TASK:
Excluding every picture, print exactly the lines from the one containing "photomicrograph of human" through the end of the material below, both ends included.

DATA SEGMENT:
____________

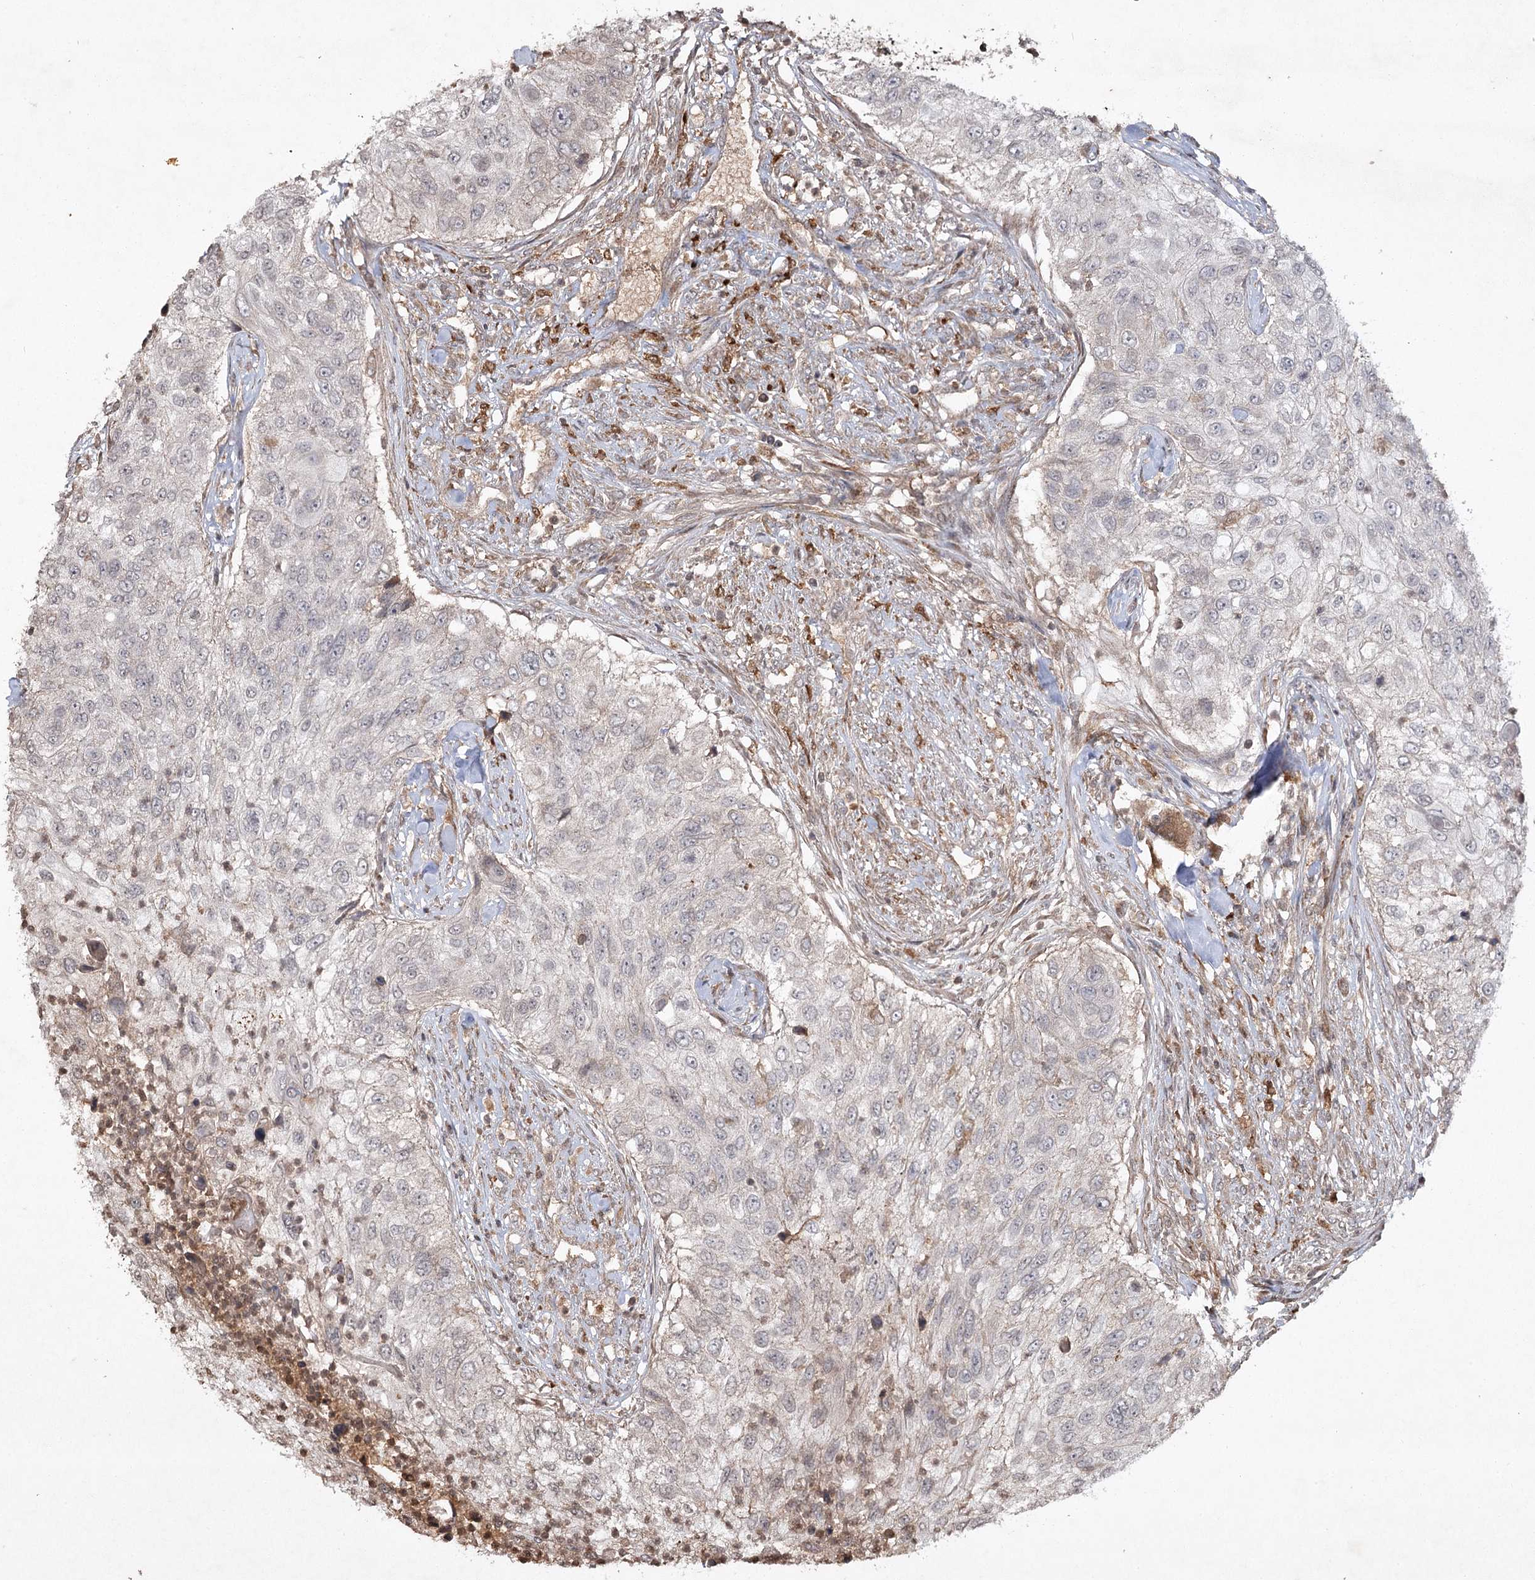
{"staining": {"intensity": "negative", "quantity": "none", "location": "none"}, "tissue": "urothelial cancer", "cell_type": "Tumor cells", "image_type": "cancer", "snomed": [{"axis": "morphology", "description": "Urothelial carcinoma, High grade"}, {"axis": "topography", "description": "Urinary bladder"}], "caption": "There is no significant staining in tumor cells of high-grade urothelial carcinoma.", "gene": "CYP2B6", "patient": {"sex": "female", "age": 60}}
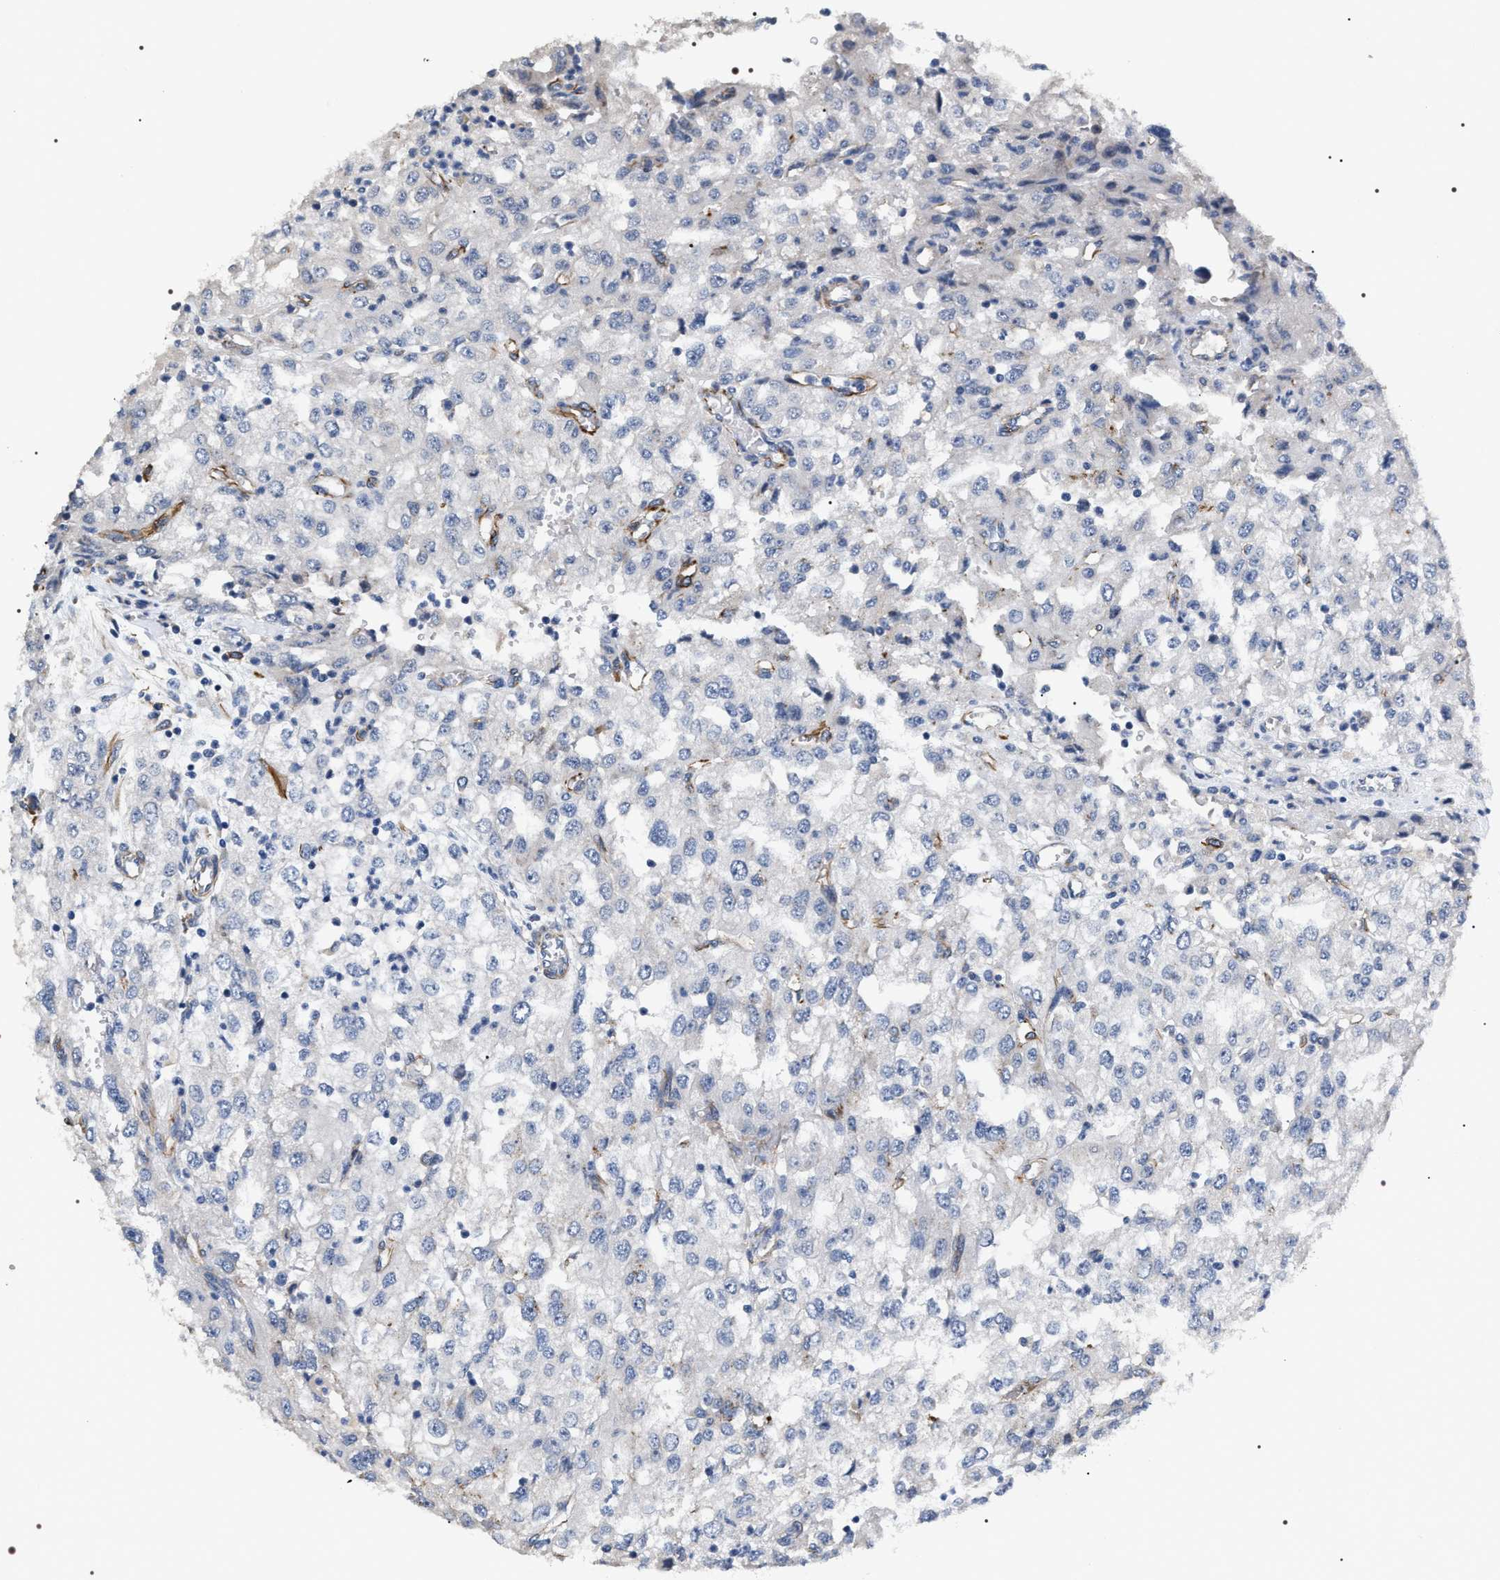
{"staining": {"intensity": "negative", "quantity": "none", "location": "none"}, "tissue": "renal cancer", "cell_type": "Tumor cells", "image_type": "cancer", "snomed": [{"axis": "morphology", "description": "Adenocarcinoma, NOS"}, {"axis": "topography", "description": "Kidney"}], "caption": "IHC photomicrograph of human renal cancer stained for a protein (brown), which shows no positivity in tumor cells. (Immunohistochemistry (ihc), brightfield microscopy, high magnification).", "gene": "PKD1L1", "patient": {"sex": "female", "age": 54}}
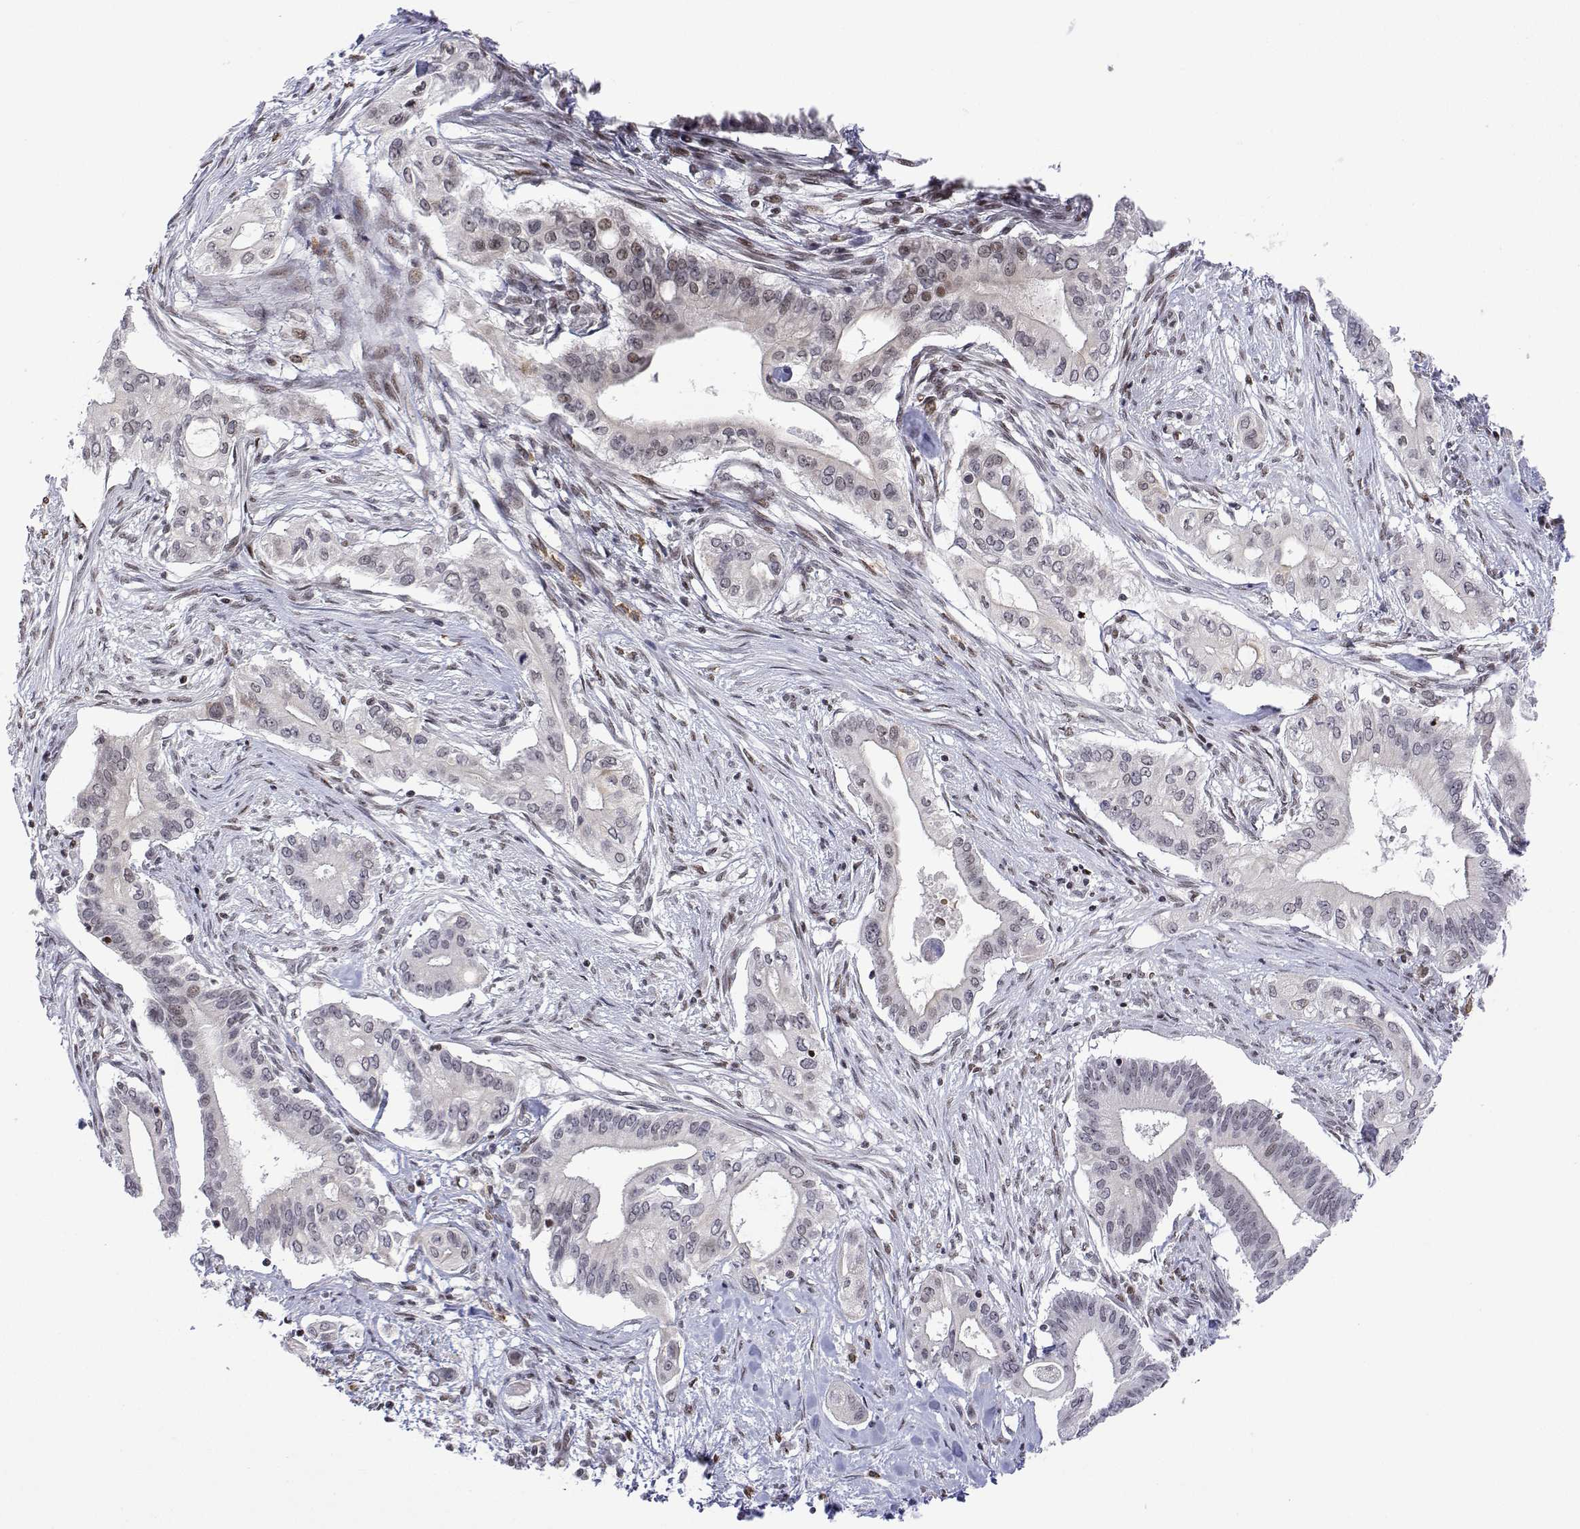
{"staining": {"intensity": "moderate", "quantity": "<25%", "location": "nuclear"}, "tissue": "pancreatic cancer", "cell_type": "Tumor cells", "image_type": "cancer", "snomed": [{"axis": "morphology", "description": "Adenocarcinoma, NOS"}, {"axis": "topography", "description": "Pancreas"}], "caption": "A high-resolution micrograph shows IHC staining of pancreatic cancer, which displays moderate nuclear expression in about <25% of tumor cells.", "gene": "XPC", "patient": {"sex": "female", "age": 68}}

____________

REPLY:
{"staining": {"intensity": "negative", "quantity": "none", "location": "none"}, "tissue": "renal cancer", "cell_type": "Tumor cells", "image_type": "cancer", "snomed": [{"axis": "morphology", "description": "Adenocarcinoma, NOS"}, {"axis": "topography", "description": "Kidney"}], "caption": "IHC photomicrograph of human renal cancer stained for a protein (brown), which shows no positivity in tumor cells. (Immunohistochemistry (ihc), brightfield microscopy, high magnification).", "gene": "PKD1L1", "patient": {"sex": "female", "age": 54}}
{"staining": {"intensity": "moderate", "quantity": "<25%", "location": "nuclear"}, "tissue": "pancreatic cancer", "cell_type": "Tumor cells", "image_type": "cancer", "snomed": [{"axis": "morphology", "description": "Adenocarcinoma, NOS"}, {"axis": "topography", "description": "Pancreas"}], "caption": "A high-resolution micrograph shows IHC staining of pancreatic cancer, which displays moderate nuclear expression in about <25% of tumor cells.", "gene": "XPC", "patient": {"sex": "female", "age": 68}}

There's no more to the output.